September 26, 2008
WASHINGTON -- President Bush this week launched what will surely be his final Latin American policy initiative. While in New York for the opening of the U.N. General Assembly, Bush, standing with presidents and senior representatives of 11 countries, unveiled the Pathways to Prosperity in the Americas, hailing it as "a forum where leaders can work to ensure that the benefits of trade are broadly shared."
The initiative harkens back to his early call in 2001 for an "age of prosperity" for the region. At the time, Bush said that through a dual commitment to democracy and free trade, new forms of cooperation would arise among the 34 democracies in the hemisphere despite a "history of rivalry and resentment." The administration then proceeded to produce trade agreements with nine countries.
Critics of these agreements have long complained that they make insufficient provisions to protect workers' rights, human rights and the environment. Democrats continue to tell prospective voters that they will amend these flaws.
Perhaps to take some of the wind out of their sails, Bush and his officials employ words such as "fair trade" and economic and social justice when discussing the Pathways initiative. It seeks to "accentuate the positive aspects while ameliorating the negative consequences of trade," said Thomas Shannon, assistant secretary of state for Western hemisphere affairs, in an interview from New York. It is as if the United States is recognizing what so many countries in the region have been insisting on for some time: free trade alone doesn't cut it. If unaccompanied by social development priorities, trade benefits the few and worsens deep inequalities.
Yet it's hard not to meet such last-minute revisionism without significant skepticism. As it stands now, the initiative lacks anything concrete beyond calling for discussions at the ministerial level. While it acknowledges free trade's undesirable consequences, it outlines no mechanisms that might salve the wounds. That, plus the current U.S. financial crisis and Bush's limited time in office, make this week's event seem more of a high-profile attempt at a victory lap than anything else.
But that doesn't mean that Pathways is devoid of significance. It represents the triumph of more moderate forces over ideological ones within the administration who for far too long seemed intent on grinding axes with the region rather than wooing potential partners.
Among those countries signing onto the Pathways initiative is Chile, a country that five years ago was the target of Washington's disdain.
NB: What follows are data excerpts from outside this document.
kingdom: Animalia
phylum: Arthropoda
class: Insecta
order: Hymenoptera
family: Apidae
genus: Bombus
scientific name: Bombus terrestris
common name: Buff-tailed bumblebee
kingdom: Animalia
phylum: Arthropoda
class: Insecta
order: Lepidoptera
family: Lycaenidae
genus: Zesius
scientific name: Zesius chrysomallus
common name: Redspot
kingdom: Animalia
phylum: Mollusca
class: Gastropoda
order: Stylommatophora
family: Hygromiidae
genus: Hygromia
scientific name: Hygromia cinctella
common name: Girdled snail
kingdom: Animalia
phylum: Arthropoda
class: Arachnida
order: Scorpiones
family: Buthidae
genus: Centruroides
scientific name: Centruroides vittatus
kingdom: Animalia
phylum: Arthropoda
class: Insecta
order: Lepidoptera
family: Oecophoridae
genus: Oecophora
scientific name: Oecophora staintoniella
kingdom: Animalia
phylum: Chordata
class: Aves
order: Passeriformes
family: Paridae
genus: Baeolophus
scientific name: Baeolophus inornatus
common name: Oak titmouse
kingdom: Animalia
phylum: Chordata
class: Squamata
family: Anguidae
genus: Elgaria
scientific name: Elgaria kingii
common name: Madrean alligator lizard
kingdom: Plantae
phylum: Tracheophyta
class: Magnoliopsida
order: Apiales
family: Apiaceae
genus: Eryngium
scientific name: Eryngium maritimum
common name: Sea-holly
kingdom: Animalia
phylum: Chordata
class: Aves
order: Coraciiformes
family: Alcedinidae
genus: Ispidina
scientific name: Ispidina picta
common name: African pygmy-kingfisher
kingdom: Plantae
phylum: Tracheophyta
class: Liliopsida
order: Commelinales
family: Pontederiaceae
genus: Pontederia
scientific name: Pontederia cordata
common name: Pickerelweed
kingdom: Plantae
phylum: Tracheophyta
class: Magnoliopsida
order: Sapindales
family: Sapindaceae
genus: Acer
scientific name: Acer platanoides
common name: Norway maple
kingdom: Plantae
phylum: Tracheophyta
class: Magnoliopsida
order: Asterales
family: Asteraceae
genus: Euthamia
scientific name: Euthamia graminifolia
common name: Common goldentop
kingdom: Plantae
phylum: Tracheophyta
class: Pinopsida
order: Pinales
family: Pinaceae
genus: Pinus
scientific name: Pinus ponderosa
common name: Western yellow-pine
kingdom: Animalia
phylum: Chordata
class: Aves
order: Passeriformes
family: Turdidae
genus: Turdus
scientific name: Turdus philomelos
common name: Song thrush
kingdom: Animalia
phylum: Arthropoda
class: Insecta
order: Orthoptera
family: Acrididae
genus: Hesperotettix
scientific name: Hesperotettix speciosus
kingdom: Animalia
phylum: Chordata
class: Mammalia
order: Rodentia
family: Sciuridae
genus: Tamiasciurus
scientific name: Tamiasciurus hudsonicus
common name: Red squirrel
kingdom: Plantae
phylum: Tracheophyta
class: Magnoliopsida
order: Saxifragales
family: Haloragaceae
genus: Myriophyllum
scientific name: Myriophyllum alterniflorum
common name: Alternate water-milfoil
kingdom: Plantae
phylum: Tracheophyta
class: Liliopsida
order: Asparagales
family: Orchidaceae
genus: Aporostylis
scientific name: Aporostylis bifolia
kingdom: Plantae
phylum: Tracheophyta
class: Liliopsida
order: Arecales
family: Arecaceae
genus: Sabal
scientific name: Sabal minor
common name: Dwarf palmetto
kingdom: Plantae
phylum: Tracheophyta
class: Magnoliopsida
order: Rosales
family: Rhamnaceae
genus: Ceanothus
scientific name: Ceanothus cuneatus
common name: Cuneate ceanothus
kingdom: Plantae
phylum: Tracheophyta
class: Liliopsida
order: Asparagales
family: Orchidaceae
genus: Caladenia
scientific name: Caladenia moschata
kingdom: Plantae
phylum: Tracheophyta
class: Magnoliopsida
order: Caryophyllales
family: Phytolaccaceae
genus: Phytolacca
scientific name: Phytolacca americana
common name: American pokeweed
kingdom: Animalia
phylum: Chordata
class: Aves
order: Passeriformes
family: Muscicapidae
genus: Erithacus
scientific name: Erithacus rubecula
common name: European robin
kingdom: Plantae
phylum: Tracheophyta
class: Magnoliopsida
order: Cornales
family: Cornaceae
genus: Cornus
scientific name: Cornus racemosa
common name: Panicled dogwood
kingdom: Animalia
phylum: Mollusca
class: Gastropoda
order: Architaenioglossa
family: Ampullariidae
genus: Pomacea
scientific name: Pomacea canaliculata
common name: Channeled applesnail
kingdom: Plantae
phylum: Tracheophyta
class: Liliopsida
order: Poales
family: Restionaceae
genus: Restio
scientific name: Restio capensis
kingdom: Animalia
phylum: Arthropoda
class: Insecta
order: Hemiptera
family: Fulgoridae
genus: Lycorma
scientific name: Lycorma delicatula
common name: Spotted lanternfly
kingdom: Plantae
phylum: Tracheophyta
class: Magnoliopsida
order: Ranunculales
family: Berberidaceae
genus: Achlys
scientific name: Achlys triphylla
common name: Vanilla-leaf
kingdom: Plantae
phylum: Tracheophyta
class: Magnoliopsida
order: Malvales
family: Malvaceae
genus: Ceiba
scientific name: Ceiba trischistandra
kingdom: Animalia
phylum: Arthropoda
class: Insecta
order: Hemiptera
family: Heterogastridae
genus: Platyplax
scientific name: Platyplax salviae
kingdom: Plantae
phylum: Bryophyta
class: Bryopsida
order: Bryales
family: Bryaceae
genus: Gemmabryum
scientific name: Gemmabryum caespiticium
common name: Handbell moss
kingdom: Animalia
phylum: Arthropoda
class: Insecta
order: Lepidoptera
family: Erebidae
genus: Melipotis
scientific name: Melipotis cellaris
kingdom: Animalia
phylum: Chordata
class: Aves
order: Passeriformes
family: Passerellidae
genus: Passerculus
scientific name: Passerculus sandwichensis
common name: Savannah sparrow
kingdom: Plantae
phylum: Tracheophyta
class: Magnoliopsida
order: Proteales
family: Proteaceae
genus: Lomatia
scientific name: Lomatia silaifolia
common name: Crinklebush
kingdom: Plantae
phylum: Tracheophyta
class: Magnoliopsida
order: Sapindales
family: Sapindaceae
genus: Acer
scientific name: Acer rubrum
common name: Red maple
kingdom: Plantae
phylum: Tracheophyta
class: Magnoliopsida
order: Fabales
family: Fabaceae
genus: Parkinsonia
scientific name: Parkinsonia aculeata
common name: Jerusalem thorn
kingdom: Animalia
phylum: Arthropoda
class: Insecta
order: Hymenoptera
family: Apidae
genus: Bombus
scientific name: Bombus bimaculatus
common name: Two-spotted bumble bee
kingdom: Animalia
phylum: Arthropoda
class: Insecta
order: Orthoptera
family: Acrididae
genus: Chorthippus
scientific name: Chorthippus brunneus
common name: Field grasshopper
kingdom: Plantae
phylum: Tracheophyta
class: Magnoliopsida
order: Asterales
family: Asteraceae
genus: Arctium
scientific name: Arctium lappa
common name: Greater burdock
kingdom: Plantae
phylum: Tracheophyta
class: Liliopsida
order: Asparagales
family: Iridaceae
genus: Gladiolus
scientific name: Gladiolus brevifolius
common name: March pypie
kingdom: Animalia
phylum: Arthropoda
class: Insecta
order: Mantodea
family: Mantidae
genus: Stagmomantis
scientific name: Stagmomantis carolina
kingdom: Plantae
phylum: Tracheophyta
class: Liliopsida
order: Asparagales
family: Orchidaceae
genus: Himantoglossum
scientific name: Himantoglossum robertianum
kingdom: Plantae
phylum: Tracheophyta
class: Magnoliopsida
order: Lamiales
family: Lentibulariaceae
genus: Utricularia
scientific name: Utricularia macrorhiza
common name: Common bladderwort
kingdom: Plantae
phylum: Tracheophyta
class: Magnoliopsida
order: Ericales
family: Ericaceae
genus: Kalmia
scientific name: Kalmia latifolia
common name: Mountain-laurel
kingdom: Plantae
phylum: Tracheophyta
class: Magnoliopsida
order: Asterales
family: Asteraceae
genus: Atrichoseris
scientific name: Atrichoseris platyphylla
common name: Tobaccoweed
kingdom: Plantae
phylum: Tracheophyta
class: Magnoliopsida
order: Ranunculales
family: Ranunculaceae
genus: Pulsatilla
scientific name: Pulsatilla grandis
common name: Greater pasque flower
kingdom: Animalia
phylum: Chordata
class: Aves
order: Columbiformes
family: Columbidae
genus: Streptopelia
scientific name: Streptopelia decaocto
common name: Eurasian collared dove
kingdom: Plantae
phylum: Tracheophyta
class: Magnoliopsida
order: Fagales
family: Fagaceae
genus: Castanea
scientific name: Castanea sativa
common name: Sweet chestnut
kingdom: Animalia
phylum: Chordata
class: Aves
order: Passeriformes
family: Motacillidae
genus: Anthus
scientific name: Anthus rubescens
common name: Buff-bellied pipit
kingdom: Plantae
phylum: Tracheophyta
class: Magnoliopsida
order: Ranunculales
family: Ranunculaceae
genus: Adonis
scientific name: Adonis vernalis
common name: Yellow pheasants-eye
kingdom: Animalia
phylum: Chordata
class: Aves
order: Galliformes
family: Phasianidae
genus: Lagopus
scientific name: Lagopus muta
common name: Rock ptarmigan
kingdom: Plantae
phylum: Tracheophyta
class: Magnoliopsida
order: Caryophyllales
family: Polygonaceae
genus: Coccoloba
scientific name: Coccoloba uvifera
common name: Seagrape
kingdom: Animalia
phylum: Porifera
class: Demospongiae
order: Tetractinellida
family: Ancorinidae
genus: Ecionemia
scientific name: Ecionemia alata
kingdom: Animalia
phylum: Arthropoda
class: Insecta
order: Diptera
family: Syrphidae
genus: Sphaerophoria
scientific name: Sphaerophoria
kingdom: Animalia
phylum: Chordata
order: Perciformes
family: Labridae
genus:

Having abstained at the United Nations from supporting the U.S. call for invading Iraq, Chile was reduced to signing its long-awaited free trade agreement with the United States at a tea-and-cookies ceremony in Miami. This week, Bush lauded the agreement with Chile not simply for increasing trade by more than 180 percent, but "most importantly" for benefiting small-business owners, workers and farmers.
The changing relation with Chile has parallels with other nations that were in the Bush doghouse. Mexico, once shunned for the same reason as Chile, is now the main beneficiary of a new security assistance package that recognizes the U.S.' shared responsibility in combating Mexico's drug violence.
Clearly, a return to sensibility and moderation hasn't made dealing with Latin America's extremes any easier. Venezuela's Hugo Chavez and Bolivia's Evo Morales continue to exploit hostility toward the U.S. for political gain, acting as if "diplomacy is all about using external factors for internal benefit," Shannon lamented.
Most recently, both Bolivia and Venezuela expelled U.S. ambassadors. And President Daniel Ortega of Nicaragua declined to meet with Bush in New York, despite the fact that his country is part of the Central American free trade deal with the U.S.
For Bolivia in particular, Shannon has gone the extra mile, even agreeing to meet Morales at 5 a.m. during his last visit in July. Aware that any U.S. effort in Bolivia was becoming a political flashpoint, Shannon had been carefully courting support for alternative development initiatives from other countries. "It was our intent to hand over relationships that were functioning in the hemisphere," he said.
Had the Bush administration not been caught up in ideological squabbles so early, the later efforts from moderates might have been received differently. As it stands, the age of prosperity is still out of the reach of the majority of Latin Americans and the Pathways initiative is at the very least an acknowledgement of that fact.